Bentuk carrot sebagai wujud apresiasi atau reward di Kompasiana di antaranya yaitu pemilihan/ pelabelan artikel utama/ headline dan pilihan/ highlight. Selain itu, Kompasianer berkesempatan mengikuti acara-acara tertentu yang cukup prestisius dan  juga  kompetisi dalam ajang lomba dengan proses penjurian tersendiri.
Inovasi reward itu kini semakin menarik; secara kuantitatif hingga bulan ini berlangsung pemberian K-reward berbasis angka keterbacaan atau pageviews yang bisa dirupiahkan.
Selain di Kompasiana metode tersebut juga sudah dilakukan Seword namun sepertinya belum terjadi di Pepnews. Format monetisasi ini menurut COO Kompasiana, Nurulloh, akan terus dikembangkan agar semakin kompetitif di masa yang akan datang.
Satu daya tarik tersendiri bagi Kompasianer soal K-reward ini.
Soal uang sebagai pengganti biaya kuota mungkin iya, tetapi ternyata ada sisi lain juga dari mekanisme  pengumuman perolehan K-reward yang berlangsung tiap bulan itu.
Jika kita membaca komentar-komentar yang muncul, terasa ada unsur kebanggaan dan ketegangan kompetisi yang melibatkan endorfin dan adrenalin; ketika nama-nama peraih diurutkan secara ranking dari yang tertinggi hingga yang terendah. Keseruan yang agaknya hanya dapat ditandingi oleh riuhnya penyusunan kabinet beberapa waktu lalu.

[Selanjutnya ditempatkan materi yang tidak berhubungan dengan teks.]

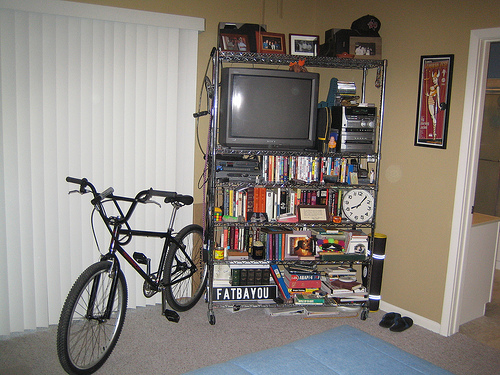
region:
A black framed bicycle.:
[52, 173, 209, 371]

Seword memang punya juga format monetisasi serupa, tetapi siapa juara lima besar teratasnya agaknya  hanya diketahui di lingkungan internal saja. Tidak diumumkan secara terbuka seperti di Kompasiana.

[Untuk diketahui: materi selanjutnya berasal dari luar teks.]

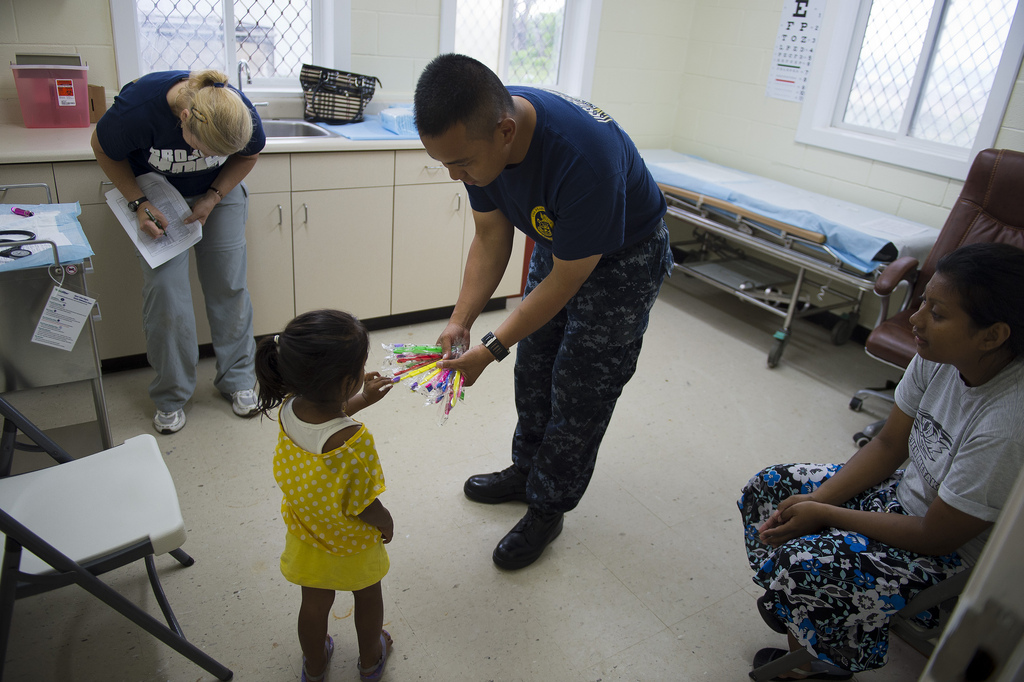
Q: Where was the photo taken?
A: In a doctors office.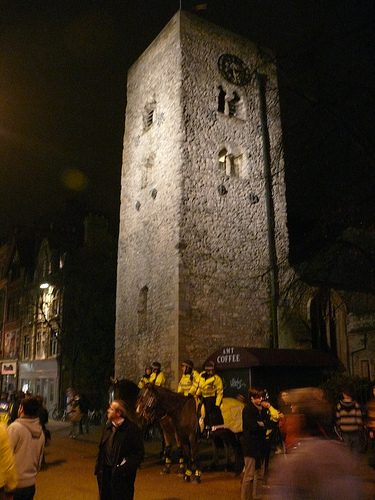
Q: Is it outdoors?
A: Yes, it is outdoors.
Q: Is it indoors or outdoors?
A: It is outdoors.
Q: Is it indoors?
A: No, it is outdoors.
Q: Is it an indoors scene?
A: No, it is outdoors.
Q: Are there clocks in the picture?
A: Yes, there is a clock.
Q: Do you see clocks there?
A: Yes, there is a clock.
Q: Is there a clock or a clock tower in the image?
A: Yes, there is a clock.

Belakangan admin memberlakukan peraturan baru di mana penghitungan pageviews artikel hanya dilakukan pada artikel berlabel pilihan saja. Artikel headline memperoleh double reward.
Peraturan  tersebut tentu bermaksud memotivasi agar penulis tidak melupakan aspek kualitas demi mengejar kuantitas. Sesuatu yang sudah bukan persoalan bagi penulis mahir dan terverifikasi biru. Tetapi bagi para Kompasianer yang masih dalam proses perjuangan, baik dari segi mutu maupun perolehan angka minimal views (yang 3000 itu), aturan tersebut bisa jadi bumerang  yang dapat mematahkan semangat.

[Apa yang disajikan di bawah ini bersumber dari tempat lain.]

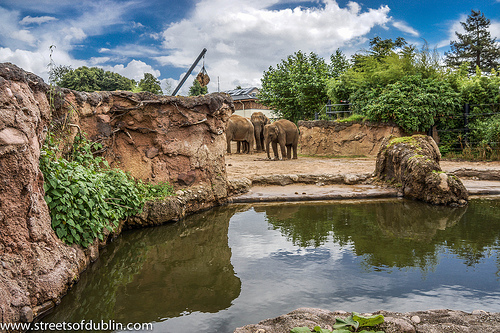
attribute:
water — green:
[26, 198, 497, 331]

Soal tema sebagai magnet penarik, tidak dapat dimungkiri jika kanal politik merupakan pilihan favorit penulis untuk memperoleh banyak pembaca. Fenomena yang barangkali  terjadi secara alami karena hal serupa juga juga berlangsung di Pepnews dan apalagi di Seword. Maksudnya, memang topik politik itu yang saat ini sedang hangat digemari sehingga seolah-olah selalu mendominasi segmen tulisan terpopuler.
Hal ini bisa menjadi bahan analisa ilmiah, apakah benar ada kecenderungan netizen mencari tulisan opini politik pembanding media mainstream? Jika ada, seberapa besarkah persentasenya, dan seberapa kuat pengaruhnya?